MOACYR, O MATADOR
Ronaldo Torres (Tom)
 

Ele tem por nome de batismo Moacyr de Tal, mas, a depender da pessoa e do momento, também atende por Chupa-Cabra, Jurubeba e Sêo Madruga, o pitoresco personagem do soup ópera Chaves, pai da Chiquinha e que, invariavelmente, apanha de dona Florinda.

Sêo Madruga, digo, Moacyr não é cearense dos olhos amarelos, mas se orgulha de ter desencarnado seis pessoas, seis 'desinfelizes' que tiveram a audácia de duvidar de sua macheza, em sua cidade natal, Paulo Jacinto, a oitenta quilômetros de Maceió.
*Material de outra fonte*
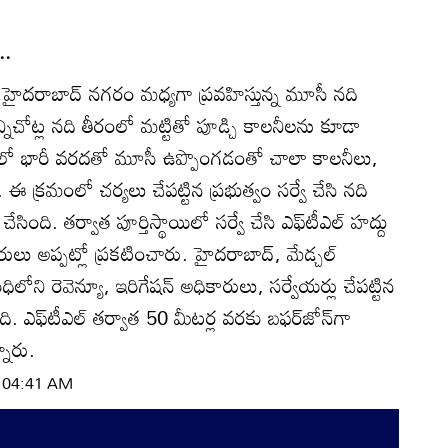
..
 హైదరాబాద్‌ నగరం మధ్యగా ప్రవహిస్తున్న మూసీ నది
్నిచోట్ల నది తీరంలో మట్టితో పూడ్చి కాలనీలను కూడా
ర్‌లో భారీ వరదతో మూసీ ఉప్పొంగడంతో చాలా కాలనీలు,
ఈ క్రమంలో చర్యలు చేపట్టిన ప్రభుత్వం సర్వే చేసి నది
చేసింది. తర్వాత పూర్తిస్థాయిలో సర్వే చేసి ఎఫ్‌టీఎల్‌ హద్దు
రులు అప్పట్లో ప్రకటించారు. హైదరాబాద్‌, మేడ్చల్‌
రిధిలోని రెవెన్యూ, ఇరిగేషన్‌ అధికారులు, సర్వేయర్లు చేపట్టిన
ది. ఎఫ్‌టీఎల్‌ తర్వాత 50 మీటర్ల వరకు బఫర్‌జోన్‌గా
నారు.
| 04:41 AM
Se bem que, dos seis, três morreram de susto, dois de raiva e um, cujo relato farei adiante, teve uma originalidade burlesca e foi o único que o fez fugir de sua cidade para não morrer nas mãos dos irmãos e parentes do desencarnado, que queriam beber o morto com o sangue do seu carrasco.
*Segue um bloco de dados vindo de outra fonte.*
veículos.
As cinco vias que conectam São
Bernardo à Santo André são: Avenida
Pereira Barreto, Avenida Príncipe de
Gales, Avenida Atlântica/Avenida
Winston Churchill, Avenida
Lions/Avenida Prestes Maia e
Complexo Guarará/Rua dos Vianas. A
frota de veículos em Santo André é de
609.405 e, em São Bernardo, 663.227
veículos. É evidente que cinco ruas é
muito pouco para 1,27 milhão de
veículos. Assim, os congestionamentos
O seu pai foi morto em uma briga de faca nos primeiros anos de sua existência e a sua mãe, sem ter como arranjar trabalho, fora obrigada a enrolar fumo em Arapiraca, posteriormente se mudando para lá em uma camionete paga por um político local, e Moacyr viveu brincando em uma plantação de fumo até os dez anos, quando a sua mãe se amasiou com um bóia fria e o enviou de volta para Paulo Jacinto, para ser criado pelo tio, irmão do seu pai. Instalado, desconjurou a mãe, brigou com o tio e foi morar com um fazendeiro, o antigo patrão do seu pai. Cuidava das tarefas domésticas e, quando tinha folga, ia para a cidade brincar de mocinho e bandido com uns amigos. Como já havia cinco mortes em suas costas e sua fama de mal corria cidade afora, só fazia papel de bandido, pois seu sonho era ser cangaceiro. Às vezes até sonhava destripando o cabra que matou o seu pai e depois destripava também o palhaço do seu padrasto, único culpado da sua mãe ter lhe mandado embora, como se ele fosse um cão sarnento e não merecesse nem o afago materno.

Ele, e mais todo o pessoal que descia da roça, eram os bandidos contumazes nas brincadeiras, pois o roceiro, em qualquer situação, é discriminado pelos moradores da urbe.

Um dia Moacyr resolveu montar o seu acampamento de bandido na mata fechada que envolvia a periferia da cidade. Na primeira laçada que jogou, prendeu um 'mocinho', parente do prefeito e cunhado do delegado, e o arrastou para o seu acampamento. Lá chegando, amarrou o moço em uma árvore, colocou uma mordaça nele para que não alertasse os outros e saiu à procura de mais 'mocinhos' para fazer prisioneiros e assim ganhar a parada. Andou cauteloso pelos becos e vielas, se escondendo nos postes ou atrás dos muros, até que avistou, em um cacete armado, a turma animada em rodada etílica. Moacyr chegou de surpresa, rendeu todos, porém foi informado que a brincadeira acabara e que a nova modalidade era o jogo de porrinha. Uma rodada valia cachaça, outra cerveja, e a outra, qualquer tira-gosto da visgueira: sardinha ou salsicha em lata. Moacyr puxou um tamborete e se aboletou. Cachaça era com ele mesmo, embora não fosse lá essas coisas na porrinha.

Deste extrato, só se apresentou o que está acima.